Отец охотно рассказывал ему о национальных обычаях, о нравах и законах своей земли. И Руслан неожиданно нашел в чеченских адатах что-то близкое, понятное для себя. Подчеркнуто рыцарское, уважительное отношение к матери, помощь слабым, верная и крепкая мужская дружба, взаимовыручка – было во всем этом что-то из кодекса чести героев книжек, которые он особенно любил. Этакое мушкетерство – «один за всех, и все за одного». Руслан искренне начал тянуться к отцу, даже немного выучил чеченский язык и вместе с отцом занимался арабским. Как-то так само собой получилось, что решил принять ислам. Там, дома, конечно, и речи никакой о религии не было – не станет же он, пионер, в церковь ходить и поклоны бить. Но здесь, в Чечне, вера как-то естественно вписывалась в уклад жизни, была необходимой, простой и понятной, как пища, вода, воздух. Руслан объявил о своем решении отцу, и тот обрадовался, поддержал его.

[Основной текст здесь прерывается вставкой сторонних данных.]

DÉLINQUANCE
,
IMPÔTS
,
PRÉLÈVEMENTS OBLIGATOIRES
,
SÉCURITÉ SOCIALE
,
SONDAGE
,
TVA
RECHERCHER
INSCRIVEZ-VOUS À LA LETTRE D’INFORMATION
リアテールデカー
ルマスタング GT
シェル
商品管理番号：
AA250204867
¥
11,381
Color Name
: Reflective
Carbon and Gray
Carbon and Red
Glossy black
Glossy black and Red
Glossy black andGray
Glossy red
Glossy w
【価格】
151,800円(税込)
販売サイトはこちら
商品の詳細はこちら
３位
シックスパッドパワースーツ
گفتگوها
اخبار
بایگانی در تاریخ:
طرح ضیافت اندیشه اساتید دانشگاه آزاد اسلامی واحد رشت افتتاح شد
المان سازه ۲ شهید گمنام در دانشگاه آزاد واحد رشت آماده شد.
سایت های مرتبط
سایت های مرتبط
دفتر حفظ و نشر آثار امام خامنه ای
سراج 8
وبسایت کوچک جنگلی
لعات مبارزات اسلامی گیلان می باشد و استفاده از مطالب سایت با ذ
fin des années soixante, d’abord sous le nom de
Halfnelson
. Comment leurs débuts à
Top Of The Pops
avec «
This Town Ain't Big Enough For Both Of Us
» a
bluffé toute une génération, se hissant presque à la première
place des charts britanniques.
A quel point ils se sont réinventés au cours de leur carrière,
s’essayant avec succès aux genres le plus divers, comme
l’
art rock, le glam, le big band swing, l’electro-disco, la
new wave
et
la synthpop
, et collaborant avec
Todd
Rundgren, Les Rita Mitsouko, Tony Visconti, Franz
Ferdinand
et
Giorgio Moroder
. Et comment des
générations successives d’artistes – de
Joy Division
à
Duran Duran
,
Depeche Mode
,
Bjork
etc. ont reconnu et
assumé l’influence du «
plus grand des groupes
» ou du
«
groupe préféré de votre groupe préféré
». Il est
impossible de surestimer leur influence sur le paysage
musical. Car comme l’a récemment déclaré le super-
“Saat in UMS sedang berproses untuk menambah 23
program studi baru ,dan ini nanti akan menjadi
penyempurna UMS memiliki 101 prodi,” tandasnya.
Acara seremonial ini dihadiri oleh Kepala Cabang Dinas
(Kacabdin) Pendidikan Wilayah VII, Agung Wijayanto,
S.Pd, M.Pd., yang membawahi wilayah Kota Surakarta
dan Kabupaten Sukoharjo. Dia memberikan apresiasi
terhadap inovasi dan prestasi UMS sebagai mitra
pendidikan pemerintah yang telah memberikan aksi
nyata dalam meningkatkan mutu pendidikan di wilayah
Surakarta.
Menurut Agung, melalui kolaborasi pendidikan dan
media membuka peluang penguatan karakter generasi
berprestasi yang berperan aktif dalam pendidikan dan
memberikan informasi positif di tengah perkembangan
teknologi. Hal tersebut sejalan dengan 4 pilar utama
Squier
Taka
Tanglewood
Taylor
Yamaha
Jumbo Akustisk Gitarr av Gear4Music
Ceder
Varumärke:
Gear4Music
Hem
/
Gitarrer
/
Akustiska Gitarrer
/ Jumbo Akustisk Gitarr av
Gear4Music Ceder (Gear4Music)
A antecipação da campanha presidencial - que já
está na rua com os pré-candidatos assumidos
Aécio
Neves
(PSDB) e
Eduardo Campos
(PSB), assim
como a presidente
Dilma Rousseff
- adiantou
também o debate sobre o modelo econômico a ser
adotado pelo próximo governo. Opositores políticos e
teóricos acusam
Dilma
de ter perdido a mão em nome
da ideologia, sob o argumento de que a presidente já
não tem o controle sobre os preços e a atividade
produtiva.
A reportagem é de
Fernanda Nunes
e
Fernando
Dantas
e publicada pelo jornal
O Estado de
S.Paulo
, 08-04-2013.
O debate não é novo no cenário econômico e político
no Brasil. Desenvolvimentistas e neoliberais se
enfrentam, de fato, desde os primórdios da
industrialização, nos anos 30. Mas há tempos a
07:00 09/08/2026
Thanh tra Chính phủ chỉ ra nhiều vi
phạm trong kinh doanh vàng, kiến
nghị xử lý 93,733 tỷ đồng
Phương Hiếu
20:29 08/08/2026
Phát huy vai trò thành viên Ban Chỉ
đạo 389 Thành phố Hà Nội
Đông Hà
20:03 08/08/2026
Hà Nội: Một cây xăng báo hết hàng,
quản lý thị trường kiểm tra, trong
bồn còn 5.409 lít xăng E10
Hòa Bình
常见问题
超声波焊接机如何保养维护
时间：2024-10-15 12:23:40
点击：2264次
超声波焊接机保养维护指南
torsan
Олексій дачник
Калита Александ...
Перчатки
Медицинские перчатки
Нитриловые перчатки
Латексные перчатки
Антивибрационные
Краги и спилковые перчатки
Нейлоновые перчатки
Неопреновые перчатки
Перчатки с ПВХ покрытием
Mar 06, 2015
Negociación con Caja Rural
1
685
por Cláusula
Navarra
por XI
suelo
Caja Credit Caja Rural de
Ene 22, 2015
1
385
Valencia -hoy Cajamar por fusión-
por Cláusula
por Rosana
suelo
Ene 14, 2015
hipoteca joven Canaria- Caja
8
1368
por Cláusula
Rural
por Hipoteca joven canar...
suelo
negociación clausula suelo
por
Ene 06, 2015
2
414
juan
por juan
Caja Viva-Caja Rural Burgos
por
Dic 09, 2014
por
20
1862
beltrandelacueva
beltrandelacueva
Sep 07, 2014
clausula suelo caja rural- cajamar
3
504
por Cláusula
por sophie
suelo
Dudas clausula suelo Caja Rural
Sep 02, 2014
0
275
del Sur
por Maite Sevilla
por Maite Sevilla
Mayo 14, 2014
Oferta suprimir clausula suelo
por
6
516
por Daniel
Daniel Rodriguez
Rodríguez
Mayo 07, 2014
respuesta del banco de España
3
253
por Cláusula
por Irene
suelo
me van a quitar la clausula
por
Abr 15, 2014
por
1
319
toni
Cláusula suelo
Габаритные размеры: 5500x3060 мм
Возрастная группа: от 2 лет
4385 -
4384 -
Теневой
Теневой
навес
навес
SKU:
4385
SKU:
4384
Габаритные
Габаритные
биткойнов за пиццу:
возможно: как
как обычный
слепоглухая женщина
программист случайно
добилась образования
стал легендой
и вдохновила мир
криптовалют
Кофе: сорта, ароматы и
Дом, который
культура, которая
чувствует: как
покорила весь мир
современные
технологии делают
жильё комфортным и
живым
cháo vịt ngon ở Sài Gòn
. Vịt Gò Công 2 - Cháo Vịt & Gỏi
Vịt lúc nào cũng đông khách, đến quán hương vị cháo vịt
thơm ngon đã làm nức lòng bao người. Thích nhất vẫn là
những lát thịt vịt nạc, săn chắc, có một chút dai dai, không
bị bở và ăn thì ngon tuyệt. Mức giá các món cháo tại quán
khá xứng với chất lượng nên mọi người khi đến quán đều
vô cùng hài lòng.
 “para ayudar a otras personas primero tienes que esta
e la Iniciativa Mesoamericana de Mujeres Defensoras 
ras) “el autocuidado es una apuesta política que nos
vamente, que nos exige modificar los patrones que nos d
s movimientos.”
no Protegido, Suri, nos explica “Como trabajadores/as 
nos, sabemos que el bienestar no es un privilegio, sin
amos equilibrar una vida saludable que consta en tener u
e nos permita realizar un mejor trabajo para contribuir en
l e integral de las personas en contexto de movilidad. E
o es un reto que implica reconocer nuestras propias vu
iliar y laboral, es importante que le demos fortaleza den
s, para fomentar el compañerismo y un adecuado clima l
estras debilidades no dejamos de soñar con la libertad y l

Разумеется, в советские времена и разговора не заходило о том, чтобы открыто проявлять религиозность, но все же Руслан принял ислам у муллы в местной мечети. Все оказалось настолько просто, что он даже не ожидал. Отец не давил на него, но по его молчаливому согласию, по тому, с какими радостными интонациями в голосе он отправил Руслана в самую большую мечеть в Урус-Мартане, выстроенную еще в семидесятые годы, он понял, как важна религия для отца и насколько тот счастлив, осознавая, что с таким трудом обретенный сын последовал вере и законам предков.
И Руслан произнес несколько заветных слов сначала на арабском, потом на русском и вышел из мечети уже мусульманином. Теперь он назывался Руслан Аллаудин.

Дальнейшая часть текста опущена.